(Data to process)
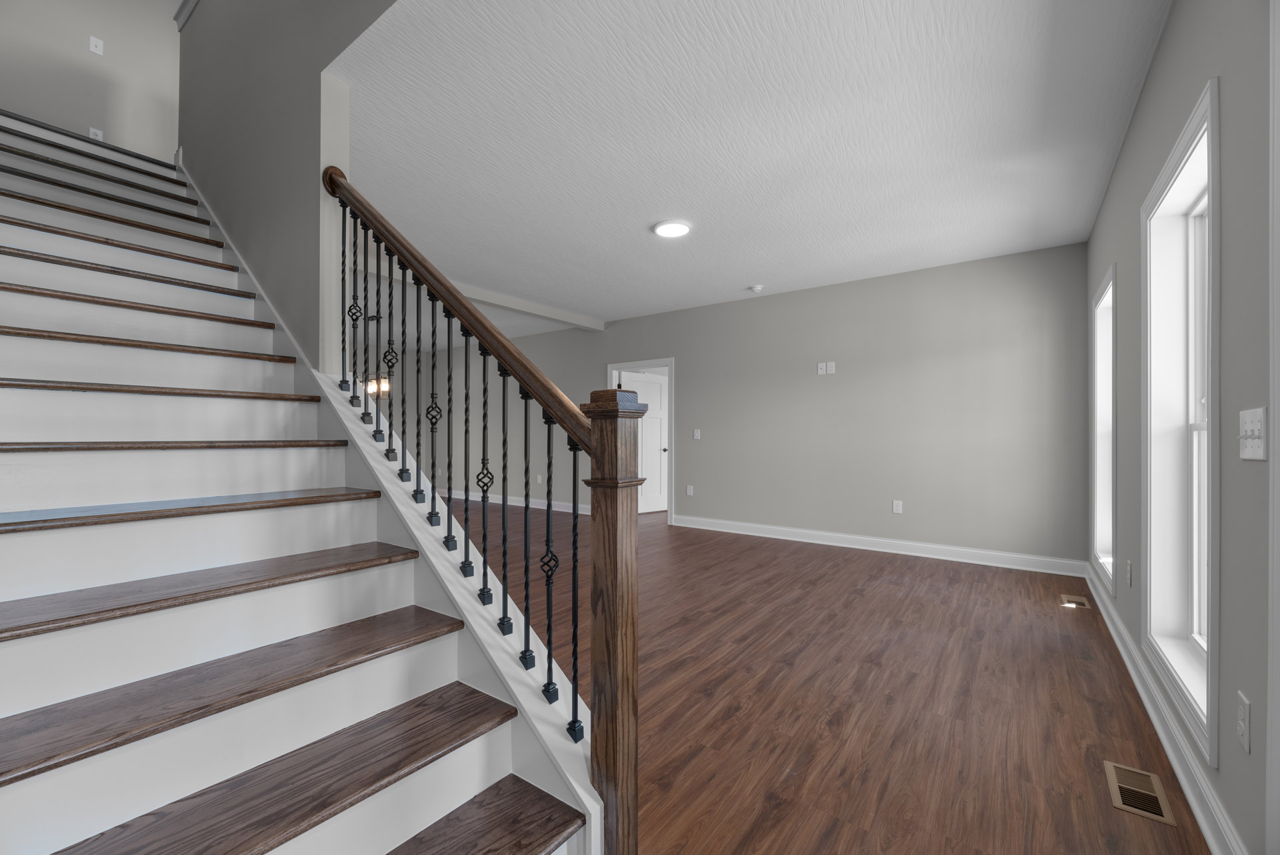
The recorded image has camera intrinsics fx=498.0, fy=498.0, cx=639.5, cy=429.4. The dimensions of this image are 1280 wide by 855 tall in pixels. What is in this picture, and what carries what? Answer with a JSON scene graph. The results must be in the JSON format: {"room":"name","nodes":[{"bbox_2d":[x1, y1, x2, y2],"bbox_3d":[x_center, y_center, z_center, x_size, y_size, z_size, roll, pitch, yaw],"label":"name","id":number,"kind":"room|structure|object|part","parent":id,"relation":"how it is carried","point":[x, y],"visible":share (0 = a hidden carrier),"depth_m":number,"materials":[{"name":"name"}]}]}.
{"room":"staircase","nodes":[
{"label":"staircase","id":0,"kind":"room"},
{"bbox_2d":[0,0,181,160],"bbox_3d":[-4.180,-2.913,4.905,0.121,2.468,4.384,0,0,36],"label":"wall","id":1,"kind":"structure","parent":0,"point":[99,118],"depth_m":4.23,"materials":[{"name":"paint"}]},
{"bbox_2d":[88,126,103,140],"bbox_3d":[-4.594,-2.478,4.201,0.010,0.121,0.073,0,0,36],"label":"wall socket","id":2,"kind":"object","parent":1,"relation":"attached to","point":[93,131],"visible":0.53,"depth_m":4.20,"materials":[{"name":"white plastic"}]},
{"bbox_2d":[88,35,104,55],"bbox_3d":[-4.468,-3.155,4.088,0.016,0.120,0.074,0,0,36],"label":"light switch","id":3,"kind":"object","parent":1,"relation":"attached to","point":[93,48],"visible":0.99,"depth_m":4.09,"materials":[{"name":"white plastic"}]},
{"bbox_2d":[173,0,399,380],"bbox_3d":[-1.818,-1.136,2.554,4.484,4.810,0.128,0,0,36],"label":"stair wall","id":4,"kind":"structure","parent":0,"point":[241,205],"depth_m":2.44,"materials":[{"name":"grey paint"}]},
{"bbox_2d":[173,0,199,30],"bbox_3d":[-2.680,-2.936,2.985,1.825,0.120,0.301,0,0,36],"label":"wall trim","id":5,"kind":"structure","parent":4,"relation":"attached to","point":[179,16],"depth_m":3.49,"materials":[{"name":"white paint"}]},
{"bbox_2d":[390,243,1089,568],"bbox_3d":[-0.328,-0.157,7.047,10.163,2.732,0.132,0,0,36],"label":"back wall","id":6,"kind":"structure","parent":0,"point":[682,350],"depth_m":5.00,"materials":[{"name":"grey paint"}]},
{"bbox_2d":[438,488,593,513],"bbox_3d":[-2.091,1.155,8.114,4.985,0.128,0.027,0,0,36],"label":"baseboard","id":7,"kind":"structure","parent":6,"relation":"attached to","point":[499,502],"depth_m":7.99,"materials":[{"name":"white paint"}]},
{"bbox_2d":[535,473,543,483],"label":"wall socket","id":8,"kind":"object","parent":6,"relation":"attached to","point":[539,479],"visible":0.98,"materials":[{"name":"white plastic"}]},
{"bbox_2d":[606,358,673,522],"bbox_3d":[0.013,0.142,6.702,1.045,2.120,0.166,0,0,36],"label":"door frame","id":9,"kind":"structure","parent":6,"relation":"in","point":[670,507],"depth_m":6.38,"materials":[{"name":"white paint"}]},
{"bbox_2d":[616,370,667,512],"bbox_3d":[0.098,0.183,7.376,0.822,2.034,0.165,0,0,-39],"label":"door","id":10,"kind":"structure","parent":9,"relation":"attached to","point":[640,382],"depth_m":7.45,"materials":[{"name":"white paint"}]},
{"bbox_2d":[685,484,693,495],"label":"wall socket","id":11,"kind":"object","parent":6,"relation":"attached to","point":[690,487],"visible":0.99,"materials":[{"name":"white plastic"}]},
{"bbox_2d":[692,428,701,439],"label":"light switch","id":12,"kind":"object","parent":6,"relation":"attached to","point":[697,437],"visible":0.98,"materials":[{"name":"white plastic"}]},
{"bbox_2d":[816,361,826,374],"bbox_3d":[1.902,-0.640,5.221,0.077,0.125,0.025,0,0,36],"label":"wall outlet","id":13,"kind":"object","parent":6,"relation":"attached to","point":[820,372],"visible":0.99,"depth_m":5.22,"materials":[{"name":"white plastic"}]},
{"bbox_2d":[825,360,836,374],"bbox_3d":[1.979,-0.638,5.172,0.077,0.126,0.025,0,0,36],"label":"wall plate","id":14,"kind":"object","parent":6,"relation":"attached to","point":[833,370],"visible":0.99,"depth_m":5.17,"materials":[{"name":"white plastic"}]},
{"bbox_2d":[674,514,1089,576],"bbox_3d":[2.037,1.134,5.154,3.824,0.132,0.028,0,0,36],"label":"baseboard","id":15,"kind":"structure","parent":6,"relation":"attached to","point":[805,531],"depth_m":4.79,"materials":[{"name":"white paint"}]},
{"bbox_2d":[892,499,903,513],"bbox_3d":[2.498,0.748,4.833,0.078,0.126,0.011,0,0,36],"label":"wall socket","id":16,"kind":"object","parent":6,"relation":"attached to","point":[895,507],"visible":0.99,"depth_m":4.83,"materials":[{"name":"white plastic"}]},
{"bbox_2d":[332,0,1170,334],"bbox_3d":[-1.173,-1.690,5.327,9.677,0.294,6.169,0,0,36],"label":"ceiling","id":17,"kind":"structure","parent":0,"point":[632,237],"depth_m":2.63,"materials":[{"name":"white paint"}]},
{"bbox_2d":[362,375,391,398],"bbox_3d":[-3.698,-1.016,6.764,0.595,1.064,0.586,0,0,36],"label":"chandelier","id":18,"kind":"object","parent":17,"relation":"hanging from","point":[371,387],"visible":0.45,"depth_m":6.75,"materials":[{"name":"metal"}]},
{"bbox_2d":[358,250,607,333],"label":"ceiling beam","id":19,"kind":"structure","parent":17,"relation":"attached to","point":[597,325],"depth_m":5.46,"materials":[{"name":"white paint"}]},
{"bbox_2d":[652,218,691,238],"bbox_3d":[0.242,-1.521,3.769,0.282,0.025,0.282,0,0,36],"label":"ceiling light","id":20,"kind":"object","parent":17,"relation":"attached to","point":[665,230],"visible":0.98,"depth_m":3.73,"materials":[{"name":"white plastic"}]},
{"bbox_2d":[748,283,763,292],"bbox_3d":[1.235,-1.496,5.279,0.140,0.046,0.139,0,0,36],"label":"smoke detector","id":21,"kind":"object","parent":17,"relation":"attached to","point":[757,287],"visible":0.99,"depth_m":5.24,"materials":[{"name":"white"}]},
{"bbox_2d":[438,499,1209,854],"bbox_3d":[-1.277,1.251,4.929,9.693,0.108,9.810,0,0,36],"label":"floor","id":22,"kind":"structure","parent":0,"point":[1093,669],"depth_m":2.20,"materials":[{"name":"brown wood"}]},
{"bbox_2d":[0,108,618,854],"bbox_3d":[-2.117,-0.401,1.906,4.404,3.229,1.328,0,0,36],"label":"staircase","id":23,"kind":"structure","parent":22,"relation":"on","point":[477,771],"depth_m":1.38,"materials":[{"name":"white"}]},
{"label":"tread","id":24,"kind":"part","parent":23,"relation":"part of","materials":[{"name":"brown wood"}]},
{"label":"tread","id":25,"kind":"part","parent":23,"relation":"part of","materials":[{"name":"brown wood"}]},
{"bbox_3d":[-1.354,0.460,1.453,0.404,0.039,1.204,0,0,36],"label":"tread","id":26,"kind":"part","parent":23,"relation":"part of","materials":[{"name":"brown wood"}]},
{"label":"tread","id":27,"kind":"part","parent":23,"relation":"part of","materials":[{"name":"brown wood"}]},
{"bbox_3d":[-0.952,0.821,1.127,0.430,0.040,1.119,0,0,36],"label":"tread","id":28,"kind":"part","parent":23,"relation":"part of","materials":[{"name":"brown wood"}]},
{"bbox_3d":[-0.941,0.060,2.221,2.469,2.531,0.594,0,0,36],"label":"balusters","id":29,"kind":"part","parent":23,"relation":"part of","materials":[{"name":"black metal"}]},
{"bbox_2d":[318,159,629,854],"bbox_3d":[-0.736,-0.013,1.788,1.711,2.337,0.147,0,0,36],"label":"stair railing","id":30,"kind":"object","parent":23,"relation":"on","point":[437,290],"visible":0.94,"depth_m":1.35,"materials":[{"name":"brown wood"}]},
{"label":"baluster","id":31,"kind":"part","parent":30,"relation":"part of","materials":[{"name":"black metal"}]},
{"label":"baluster","id":32,"kind":"part","parent":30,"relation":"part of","materials":[{"name":"black metal"}]},
{"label":"baluster","id":33,"kind":"part","parent":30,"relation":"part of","materials":[{"name":"black metal"}]},
{"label":"baluster","id":34,"kind":"part","parent":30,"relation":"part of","materials":[{"name":"black metal"}]},
{"bbox_3d":[-0.211,0.300,1.162,0.022,0.639,0.023,0,0,36],"label":"baluster","id":35,"kind":"part","parent":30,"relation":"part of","materials":[{"name":"black metal"}]},
{"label":"baluster","id":36,"kind":"part","parent":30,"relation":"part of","materials":[{"name":"black metal"}]},
{"bbox_3d":[-0.645,1.016,1.002,0.407,0.040,1.007,0,0,36],"label":"tread","id":37,"kind":"part","parent":23,"relation":"part of","materials":[{"name":"brown wood"}]},
{"bbox_2d":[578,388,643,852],"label":"newel post","id":38,"kind":"object","parent":23,"relation":"on","point":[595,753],"visible":0.95,"depth_m":1.23,"materials":[{"name":"brown wood"}]},
{"bbox_2d":[1059,593,1089,608],"bbox_3d":[3.010,1.189,3.451,0.132,0.006,0.290,0,0,36],"label":"floor vent","id":39,"kind":"object","parent":22,"relation":"in","point":[1081,601],"visible":0.97,"depth_m":3.44,"materials":[{"name":"metal"}]},
{"bbox_2d":[1104,760,1178,826],"bbox_3d":[1.629,1.178,1.631,0.138,0.006,0.285,0,0,36],"label":"floor vent","id":40,"kind":"object","parent":22,"relation":"in","point":[1111,771],"visible":0.97,"depth_m":1.62,"materials":[{"name":"metal"}]},
{"bbox_2d":[1086,0,1277,854],"bbox_3d":[1.749,-0.198,1.413,0.171,2.759,6.623,0,0,36],"label":"right wall","id":41,"kind":"structure","parent":0,"point":[1156,68],"depth_m":1.35,"materials":[{"name":"grey paint"}]},
{"bbox_2d":[1089,265,1115,592],"bbox_3d":[3.118,0.020,3.240,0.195,1.916,0.926,0,0,36],"label":"window","id":42,"kind":"structure","parent":41,"relation":"in","point":[1103,295],"depth_m":3.57,"materials":[{"name":"white"}]},
{"bbox_2d":[1125,559,1133,586],"bbox_3d":[2.474,0.728,2.521,0.015,0.124,0.075,0,0,36],"label":"wall socket","id":43,"kind":"object","parent":41,"relation":"attached to","point":[1128,564],"visible":0.96,"depth_m":2.51,"materials":[{"name":"white plastic"}]},
{"bbox_2d":[1087,564,1248,854],"bbox_3d":[2.389,1.109,2.446,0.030,0.129,3.664,0,0,36],"label":"baseboard","id":44,"kind":"structure","parent":41,"relation":"attached to","point":[1171,753],"depth_m":1.71,"materials":[{"name":"white paint"}]},
{"bbox_2d":[1142,78,1221,770],"bbox_3d":[1.995,0.009,1.755,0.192,1.951,0.963,0,0,36],"label":"window","id":45,"kind":"structure","parent":41,"relation":"in","point":[1208,95],"depth_m":2.02,"materials":[{"name":"white"}]},
{"bbox_2d":[1236,690,1251,752],"bbox_3d":[1.489,0.719,1.230,0.008,0.119,0.073,0,0,36],"label":"wall socket","id":46,"kind":"object","parent":41,"relation":"attached to","point":[1243,726],"visible":0.97,"depth_m":1.22,"materials":[{"name":"white plastic"}]},
{"bbox_2d":[1238,407,1267,460],"bbox_3d":[1.445,0.011,1.177,0.018,0.118,0.145,0,0,36],"label":"light switch","id":47,"kind":"object","parent":41,"relation":"attached to","point":[1261,455],"visible":0.98,"depth_m":1.16,"materials":[{"name":"white plastic"}]},
{"bbox_2d":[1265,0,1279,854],"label":"door trim","id":48,"kind":"structure","parent":41,"relation":"attached to","point":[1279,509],"depth_m":1.05,"materials":[{"name":"white paint"}]}
]}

(Work request)
Report only the number of lines that hold the string "staircase" in this listing.

(Result below)
3